PROBLEM REQUIREMENTS:
Only lines with the word "github" belong in the answer; copy them from the records below.

** INPUT DATA follows **

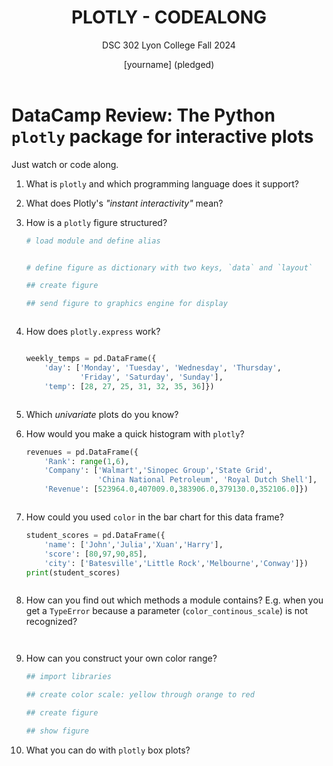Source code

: #+TITLE: PLOTLY - CODEALONG
#+AUTHOR: [yourname] (pledged)
#+SUBTITLE: DSC 302 Lyon College Fall 2024
#+STARTUP: overview hideblocks indent entitiespretty:
#+PROPERTY: header-args:R :session *R* :results output :exports both
#+property: header-args:python :session *Python* :python python3 :results output :exports both: 
* DataCamp Review: The Python =plotly= package for interactive plots

Just watch or code along.

1) What is =plotly= and which programming language does it support?
   #+begin_quote

   #+end_quote

2) What does Plotly's /"instant interactivity"/ mean?
   #+begin_quote

   #+end_quote

3) How is a =plotly= figure structured?
   #+begin_quote

   #+end_quote

   #+begin_src python :file  ../img/p.png :results file graphics none :session *Python* :python python3
     # load module and define alias


     # define figure as dictionary with two keys, `data` and `layout`

     ## create figure

     ## send figure to graphics engine for display

   #+end_src

   #+begin_src python :results output :session *Python* :python python3 :exports both

   #+end_src

4) How does =plotly.express= work?
   #+begin_quote

   #+end_quote

   #+begin_src python :results file graphics none :session *Python* :python python3 :file  ../img/p.png

     weekly_temps = pd.DataFrame({
         'day': ['Monday', 'Tuesday', 'Wednesday', 'Thursday',
                 'Friday', 'Saturday', 'Sunday'],
         'temp': [28, 27, 25, 31, 32, 35, 36]})

   #+end_src

   #+begin_src python :results output :session *Python* :python python3 :exports both

   #+end_src

5) Which /univariate/ plots do you know?
   #+begin_quote

   #+end_quote

6) How would you make a quick histogram with =plotly=?
   #+begin_src python :results output :session *Python* :python python3 :exports both
     revenues = pd.DataFrame({
         'Rank': range(1,6),
         'Company': ['Walmart','Sinopec Group','State Grid',
                     'China National Petroleum', 'Royal Dutch Shell'],
         'Revenue': [523964.0,407009.0,383906.0,379130.0,352106.0]})
   #+end_src

   #+begin_src python :file  ../img/p.png :results file graphics none :session *Python* :python python3

   #+end_src

7) How could you used =color= in the bar chart for this data frame?
   #+begin_src python :results output :session *Python* :python python3 :exports both
     student_scores = pd.DataFrame({
         'name': ['John','Julia','Xuan','Harry'],
         'score': [80,97,90,85],
         'city': ['Batesville','Little Rock','Melbourne','Conway']})
     print(student_scores)
   #+end_src

   #+begin_src python :file  ../img/p.png :results file graphics none :session *Python* :python python3

   #+end_src

8) How can you find out which methods a module contains? E.g. when you
   get a =TypeError= because a parameter (=color_continous_scale=) is not
   recognized?

   #+begin_example python

   #+end_example

   #+begin_src python

   #+end_src

   #+begin_src python :results output :session *Python* :python python3 :exports both

   #+end_src

9) How can you construct your own color range?
   #+begin_quote

   #+end_quote

   #+begin_src python :file ../img/p.png :results file graphics none :session *Python* :python python3 :exports both
     ## import libraries

     ## create color scale: yellow through orange to red

     ## create figure

     ## show figure

   #+end_src

10) What you can do with =plotly= box plots?
    #+begin_quote

    #+end_quote




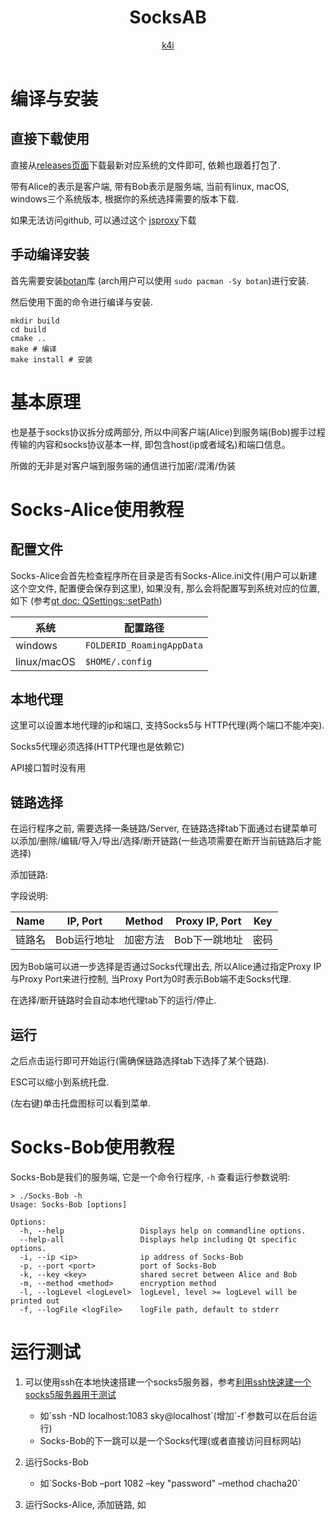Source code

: #+TITLE: SocksAB
#+AUTHOR: [[https://k4i.top][k4i]]

* 编译与安装

** 直接下载使用

直接从[[https://github.com/sky-bro/SocksAB/releases][releases页面]]下载最新对应系统的文件即可, 依赖也跟着打包了.

带有Alice的表示是客户端, 带有Bob表示是服务端, 当前有linux, macOS, windows三个系统版本, 根据你的系统选择需要的版本下载.

如果无法访问github, 可以通过这个 [[https://proxy.k4i.top/-----https://github.com/sky-bro/SocksAB/releases][jsproxy]]下载

** 手动编译安装

首先需要安装[[https://github.com/randombit/botan][botan]]库 (arch用户可以使用 ~sudo pacman -Sy botan~)进行安装.

然后使用下面的命令进行编译与安装.

#+begin_src shell
  mkdir build
  cd build
  cmake ..
  make # 编译
  make install # 安装
#+end_src

* 基本原理

也是基于socks协议拆分成两部分, 所以中间客户端(Alice)到服务端(Bob)握手过程传输的内容和socks协议基本一样, 即包含host(ip或者域名)和端口信息。

所做的无非是对客户端到服务端的通信进行加密/混淆/伪装

* Socks-Alice使用教程

** 配置文件

Socks-Alice会首先检查程序所在目录是否有Socks-Alice.ini文件(用户可以新建这个空文件, 配置便会保存到这里), 如果没有, 那么会将配置写到系统对应的位置, 如下 (参考[[https://doc.qt.io/qt-5/qsettings.html#setPath][qt doc: QSettings::setPath]])

| 系统        | 配置路径                  |
|-------------+---------------------------|
| windows     | ~FOLDERID_RoamingAppData~ |
| linux/macOS | ~$HOME/.config~           |

** 本地代理

这里可以设置本地代理的ip和端口, 支持Socks5与 HTTP代理(两个端口不能冲突).

[[./images/local-settings.png]]

Socks5代理必须选择(HTTP代理也是依赖它)

API接口暂时没有用

** 链路选择

在运行程序之前, 需要选择一条链路/Server, 在链路选择tab下面通过右键菜单可以添加/删除/编辑/导入/导出/选择/断开链路(一些选项需要在断开当前链路后才能选择)

添加链路:

[[./images/add-server-dialog.png]]

字段说明:

| Name   | IP, Port    | Method   | Proxy IP, Port | Key  |
|--------+-------------+----------+----------------+------|
| 链路名 | Bob运行地址 | 加密方法 | Bob下一跳地址  | 密码 |

因为Bob端可以进一步选择是否通过Socks代理出去, 所以Alice通过指定Proxy IP与Proxy Port来进行控制, 当Proxy Port为0时表示Bob端不走Socks代理.

在选择/断开链路时会自动本地代理tab下的运行/停止.

** 运行

之后点击运行即可开始运行(需确保链路选择tab下选择了某个链路).

ESC可以缩小到系统托盘.

(左右键)单击托盘图标可以看到菜单.

* Socks-Bob使用教程

Socks-Bob是我们的服务端, 它是一个命令行程序, ~-h~ 查看运行参数说明:

#+begin_src shell
  > ./Socks-Bob -h
  Usage: Socks-Bob [options]

  Options:
    -h, --help                 Displays help on commandline options.
    --help-all                 Displays help including Qt specific options.
    -i, --ip <ip>              ip address of Socks-Bob
    -p, --port <port>          port of Socks-Bob
    -k, --key <key>            shared secret between Alice and Bob
    -m, --method <method>      encryption method
    -l, --logLevel <logLevel>  logLevel, level >= logLevel will be printed out
    -f, --logFile <logFile>    logFile path, default to stderr
#+end_src

* 运行测试

1. 可以使用ssh在本地快速搭建一个socks5服务器，参考[[https://www.jianshu.com/p/1f34f944b081][利用ssh快速建一个socks5服务器用于测试]]
   + 如`ssh -ND localhost:1083 sky@localhost`(增加`-f`参数可以在后台运行)
   + Socks-Bob的下一跳可以是一个Socks代理(或者直接访问目标网站)
2. 运行Socks-Bob
   + 如`Socks-Bob --port 1082 --key "password" --method chacha20`
3. 运行Socks-Alice, 添加链路, 如

   [[./images/server-list.png]]

* COMMENT THINKING

+ [ ] 同时只能运行一个实例
  https://github.com/itay-grudev/SingleApplication
+ 密码库的选择
  + openssl/libcrypto
  + [x] botan
    + libqtshadowsocks
  + crypto++
  + libsodium
+ [ ] 中英文支持
+ Socks-Bob配置文件支持
+ Socks-Alice支持命令行运行
+ [ ] 链路延迟检测
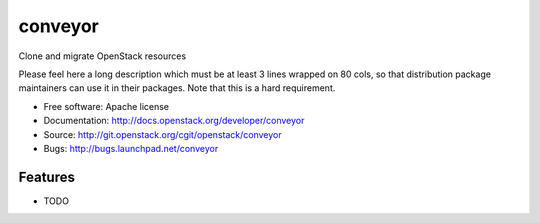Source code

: ===============================
conveyor
===============================

Clone and migrate OpenStack resources

Please feel here a long description which must be at least 3 lines wrapped on
80 cols, so that distribution package maintainers can use it in their packages.
Note that this is a hard requirement.

* Free software: Apache license
* Documentation: http://docs.openstack.org/developer/conveyor
* Source: http://git.openstack.org/cgit/openstack/conveyor
* Bugs: http://bugs.launchpad.net/conveyor

Features
--------

* TODO
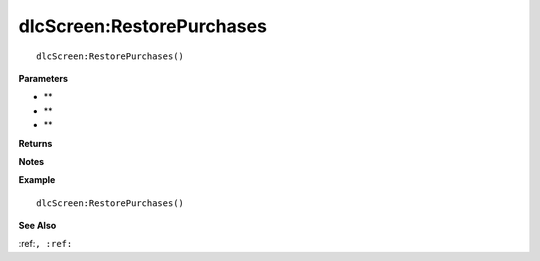 .. _dlcScreen_RestorePurchases:

===================================
dlcScreen\:RestorePurchases 
===================================

.. description
    
::

   dlcScreen:RestorePurchases()


**Parameters**

* **
* **
* **


**Returns**



**Notes**



**Example**

::

   dlcScreen:RestorePurchases()

**See Also**

:ref:``, :ref:``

** End of INPUT DATA **

RESULT OF THE TASK:
直接从[[https://github.com/sky-bro/SocksAB/releases][releases页面]]下载最新对应系统的文件即可, 依赖也跟着打包了.
如果无法访问github, 可以通过这个 [[https://proxy.k4i.top/-----https://github.com/sky-bro/SocksAB/releases][jsproxy]]下载
首先需要安装[[https://github.com/randombit/botan][botan]]库 (arch用户可以使用 ~sudo pacman -Sy botan~)进行安装.
  https://github.com/itay-grudev/SingleApplication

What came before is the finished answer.